The horses sounded like they had
slowed down to a walk, and I took a step in the direction of the soft thuds. It felt like I was walking through taffy, an almost impossible task to get my right foot off the ground and take a step forward. The snow was suddenly to my thighs, and I felt I had been walking for a thousand years…. I resisted the urge to fall to my knees when two horses appeared—out of nowhere, I swore—in front of me.
The horses were white, somehow paler than the snow, with a silver sheen to them. Their eyes shone blacker than coal and their bridles and saddles looked to be made of pure silver. The horse on the right snorted, and I was relieved to see its breath frosted in the air, because these horses didn’t look real to me.

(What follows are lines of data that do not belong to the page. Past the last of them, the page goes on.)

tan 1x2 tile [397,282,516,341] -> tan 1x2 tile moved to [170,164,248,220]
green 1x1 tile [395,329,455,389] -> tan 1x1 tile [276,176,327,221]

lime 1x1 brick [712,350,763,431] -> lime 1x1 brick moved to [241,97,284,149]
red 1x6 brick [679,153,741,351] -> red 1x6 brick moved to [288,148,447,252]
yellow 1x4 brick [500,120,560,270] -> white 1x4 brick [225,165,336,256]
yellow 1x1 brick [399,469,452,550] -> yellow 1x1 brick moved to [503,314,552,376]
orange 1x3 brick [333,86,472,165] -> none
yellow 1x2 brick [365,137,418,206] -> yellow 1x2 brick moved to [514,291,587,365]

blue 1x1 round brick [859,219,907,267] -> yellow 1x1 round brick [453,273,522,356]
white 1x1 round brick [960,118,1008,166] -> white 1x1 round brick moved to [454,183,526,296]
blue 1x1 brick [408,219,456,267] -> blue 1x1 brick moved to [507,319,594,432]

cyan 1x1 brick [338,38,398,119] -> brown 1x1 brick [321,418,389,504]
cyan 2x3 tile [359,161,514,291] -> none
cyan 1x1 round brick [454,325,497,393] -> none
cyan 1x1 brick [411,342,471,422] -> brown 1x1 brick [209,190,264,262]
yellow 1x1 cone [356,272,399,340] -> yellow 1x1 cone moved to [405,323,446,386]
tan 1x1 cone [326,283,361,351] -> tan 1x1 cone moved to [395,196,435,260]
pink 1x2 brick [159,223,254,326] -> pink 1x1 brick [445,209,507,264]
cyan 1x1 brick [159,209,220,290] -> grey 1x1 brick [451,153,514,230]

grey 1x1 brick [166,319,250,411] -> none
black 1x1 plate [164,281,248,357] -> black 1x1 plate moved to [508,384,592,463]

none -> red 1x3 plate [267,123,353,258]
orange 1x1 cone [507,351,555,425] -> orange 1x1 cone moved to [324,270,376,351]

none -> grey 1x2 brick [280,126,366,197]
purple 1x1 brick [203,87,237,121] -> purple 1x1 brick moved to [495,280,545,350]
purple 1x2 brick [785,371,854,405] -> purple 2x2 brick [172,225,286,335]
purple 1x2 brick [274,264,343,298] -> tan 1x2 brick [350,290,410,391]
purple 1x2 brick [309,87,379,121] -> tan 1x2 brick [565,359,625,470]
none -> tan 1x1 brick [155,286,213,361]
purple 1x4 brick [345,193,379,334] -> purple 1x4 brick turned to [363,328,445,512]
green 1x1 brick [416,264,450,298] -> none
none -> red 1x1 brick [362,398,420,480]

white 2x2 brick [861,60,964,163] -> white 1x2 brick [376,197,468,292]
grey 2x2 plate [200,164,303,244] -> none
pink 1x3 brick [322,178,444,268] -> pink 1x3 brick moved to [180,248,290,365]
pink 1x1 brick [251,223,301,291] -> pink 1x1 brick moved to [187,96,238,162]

And the riders were as unearthly as their mounts.
I assumed they were men because of the armor they were wearing. It was also made out of silver or some metal that looked like it, because even I knew that silver wasn’t a good metal to make armor out of. It was pretty, though, made from tiny, tiny chain links that seemed too fine to be real.
They seemed to be tall, or maybe that was because they were seated on horses and looking down at me. The horsemen’s features were fine, with long noses, and their eyes were almond-shaped. They were blue, almost the same blue as mine. I couldn’t see the color of their hair because their helmets hid it.
The horseman on the right looked down at me and demanded in a cold voice, “Do you know where you are, Álfr?”
I stared at him, confused, rolling the language and especially that last word around in my mind for a second or two. I had been expecting some sort of law enforcement or Good Samaritan coming to rescue me, not someone looking at me like I was the dirt beneath him. And the word was close enough to Icelandic for me to guess what it was: Elf. The man was calling me an elf. I didn’t know what he was speaking, but it did sound like Icelandic, and it wasn’t one of the other Northern languages, either, instead an echo of all of them.
“Boston,” I told him slowly in Icelandic. “The Public Garden.”